Questa domanda dolorosa, troppo umana, a cui nessuno sa rispondere, risuona in una fetida stazione ferroviaria degli anni Venti.

E ancora: qual è il senso della vita, di fronte all’inevitabile appuntamento con la morte? Questi due momenti di poetica pirandelliana sono al centro della trasposizione de L’UOMO DAL FIORE IN BOCCA di Luigi Pirandello da parte del regista e attore Gabriele Lavia che, dopo averlo portato tante volte a teatro, trasforma questo atto unico del 1922 in un film passato fuori concorso nella sezione ‘Tracce di Teatro’ del Torino Film Festival.

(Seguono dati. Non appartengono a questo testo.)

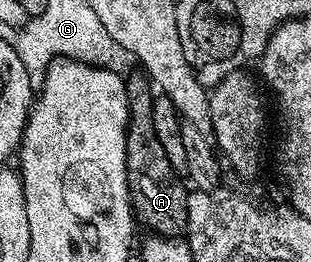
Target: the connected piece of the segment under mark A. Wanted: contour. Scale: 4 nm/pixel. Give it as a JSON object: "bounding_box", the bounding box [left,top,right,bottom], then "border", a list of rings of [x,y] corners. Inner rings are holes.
{"bounding_box":[126,72,188,238],"border":[[[141,72],[133,73],[126,77],[126,90],[130,96],[130,118],[126,128],[126,174],[130,207],[141,228],[143,225],[150,229],[146,231],[160,237],[181,238],[188,223],[188,189],[172,163],[168,163],[168,154],[156,136],[156,127],[152,127],[155,94],[151,82]]]}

Disponibile dal 30 dicembre su RaiPlay, prodotto da Manuela Cacciamani, founder One More Pictures, L’UOMO DAL FIORE IN BOCCA in realtà è il frutto di un originale mélange ad opera dello stesso Lavia: ovvero la novella di Pirandello CAFFÈ NOTTURNO unita a L’UOMO DAL FIORE IN BOCCA e ad altri brani dell’autore siciliano. “La morte, capisce? E’ passata. M’ha ficcato questo fiore in bocca e m’ha detto: ‘Tientelo, caro: ripasserò fra otto o dieci mesi!'”. Ovvero il cosiddetto ‘fiore in bocca’ è l’amara metafora con cui viene definito nell’atto unico l’epitelioma, il tumore a cui uno dei due personaggi è tragicamente condannato, mentre l’altro, l’avventore, lascia che la sua vita trascorra senza porsi affatto il problema della morte. Nel film i due personaggi, interpretati da Gabriele Lavia e Michele Demaria, si incontrano nella sala d’attesa di una stazione ferroviaria in Sicilia e cominciano a raccontarsi le proprie vite. Nel sottofondo della loro conversazione resta sempre, in modo più o meno consapevole, il tema della morte. “Il film è ambientato non in un caffè notturno, ma in una stazione ferroviaria – spiega Lavia -. Enorme, irreale. In una ‘sala d’aspetto’ gigantesca, sporca e deserta. Soltanto due piccolissimi uomini. Uno pieno di vita, di impegni: la moglie, i figli, il lavoro, i suoi sogni, le speranze, le paure, le angosce. L’altro, ormai condannato a morte da un male incurabile, che ascolta con morbosa curiosità e attenzione il racconto della piccola vita del ‘piccolo’ uomo per coglierne l’assoluta assenza di senso, la stupidità delle sue illusioni, l’insulsaggine delle sue occupazioni e degli impegni o ‘impicci’ inutili della vita rappresentati da tanti ‘pacchetti’ che impediscono all’ometto di poter vivere. Cioè di non ‘perdere il suo treno'”. “Tutta l’opera di Pirandello – dice ancora Lavia – vista da una propria prospettiva metafisica in fondo non è altro che un attraversamento della zona della morte”.